Aber neben allem, was man bereits weiß, gibt es noch mindestens genau so vieles, was wir nicht wissen, wie die Biologin erzählt. Beispielsweise ist unklar, warum die Larven, also die jüngsten Zecken, nur sechs Beine haben. Wie die Insekten. Aber nach ihrer ersten Häutung als Nymphen dann acht Beine zählen, wie es sich für die Klasse der Spinnentiere gehört. Oder wie Zecken es schaffen, sich mit ihrem eigentlich extrem festsitzenden, widerhakenbewehrten Mundapparat nach erfolgreicher Blutmahlzeit wieder aus der Haut zu lösen. Oder wie sie zielsicher genau die Grashalme auswählen, die in den Weg hineinreichen. Und so den Kontakt mit einem vorbeilaufenden Tier und Menschen wahrscheinlicher machen. Genau hier jedenfalls findet man die Zecken meist sogar zu mehreren auf einem Halm sitzen.

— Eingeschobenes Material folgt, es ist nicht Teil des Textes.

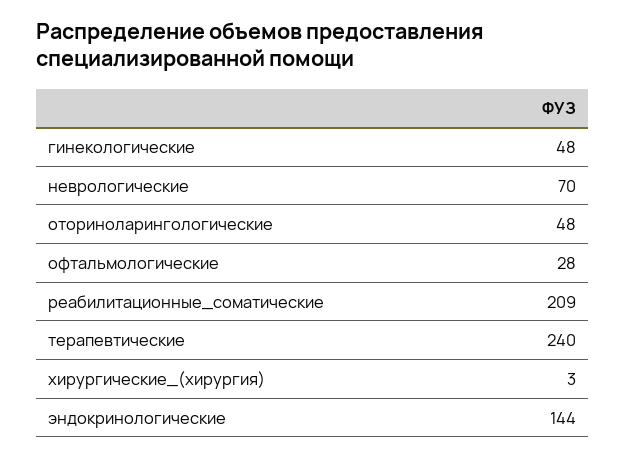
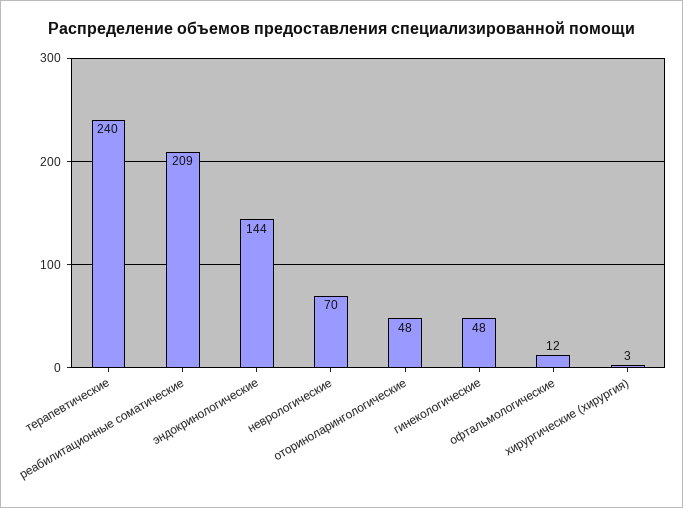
офтальмологические: 28 -> 12

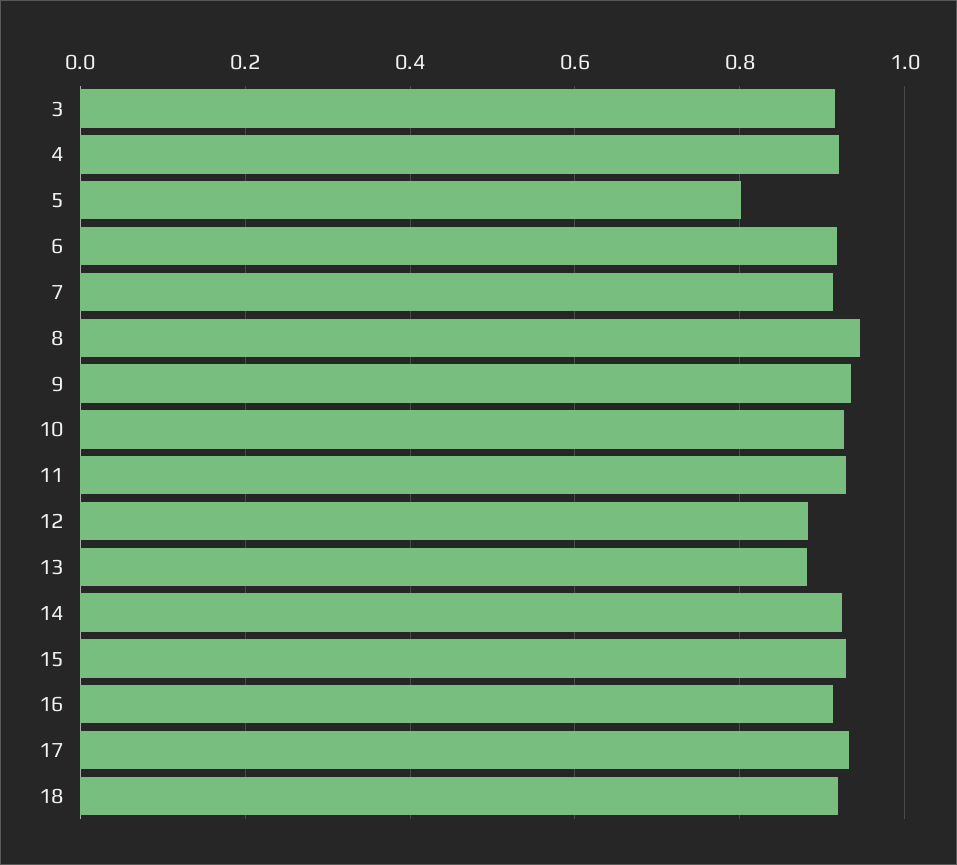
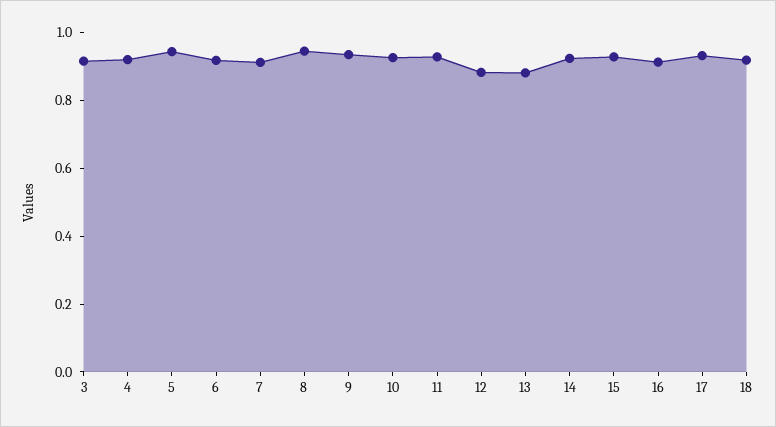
5: 0.8 -> 0.95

Eine Infektion ist gar nicht so wahrscheinlich

„Vor allem Kinder sind solchen Details gegenüber sehr aufgeschlossen und finden Zecken schnell genauso spannend wie ich“, so die Forscherin. Und mit Kindern und ihren Eltern hat sie oft zu tun, da sie gerne auf Infoveranstaltungen und Infoständen zu finden ist. Natürlich nicht, um die tatsächlich ja schwerwiegenden Krankheiten zu verharmlosen. Sondern, um über die Überträger aufzuklären, zu erzählen, wo man sie findet und wie man sich vor ihnen schützen kann. Und damit ein wenig auch die Angst vor ihnen zu mildern. Denn: die Gefahr einer Infektion ist gar nicht so hoch, realistisch betrachtet. Nicht jede Zecke trägt einen Erreger in sich. Und nicht jeder Biss selbst einer infizierten Zecke führt zu einer Übertragung mit einem Erreger, der sich bei uns wohlfühlt. „Der Gemeine Holzbock, die für uns Menschen entscheidende Zeckenart, kann auch nicht richtig sehen – er kann maximal hell und dunkel, also Tag und Nacht, unterscheiden. Er sucht also nicht aktiv nach uns, sondern wird passiv im Vorbeigehen von seinem Lauerplatz abgestreift.“

Schattenwiesen meiden – Kuhweiden suchen

Dazu kommt: „Lyme-Borrelien haben auch mit einer ganzen Reihe natürlicher Barrieren zu kämpfen. Wenn eine Zecke beispielsweise den Erreger eines Nagetierwirts in sich trägt und im nächsten Stadium eine Eidechse beißt, überleben das die Borrelien nicht. Ende der Übertragung.“ Und noch etwas gibt es, was Zecken gar nicht mögen: sonnige, trockene Weiden. „Der Gemeine Holzbock mag es gerne feucht und schattig – deshalb gibt es beispielsweise auf Weiden weniger Zecken. Und: Wiederkäuer, also Rinder, Schafe und Ziegen, können nicht mit Lyme-Borrelien infiziert werden. Sogar besser noch: Jede infizierte Zecke, die an solchen Wiederkäuern saugt, verliert während der Blutmahlzeit ihre Lyme-Borrelien und ist im nächsten Stadium nicht mehr infektiös. Hier endet eine Übertragung dann vollkommen.“ Schattig-feuchte Wiesen mit hohem Gras also meiden. Und es sich zum Picknick am besten direkt auf einer Kuhwiese gemütlich machen. Mit langen Hosen. Und einem für Zecken widerlich duftenden Repellent. Dann stehen die Chancen gut, erst gar keine Zecken anzulocken.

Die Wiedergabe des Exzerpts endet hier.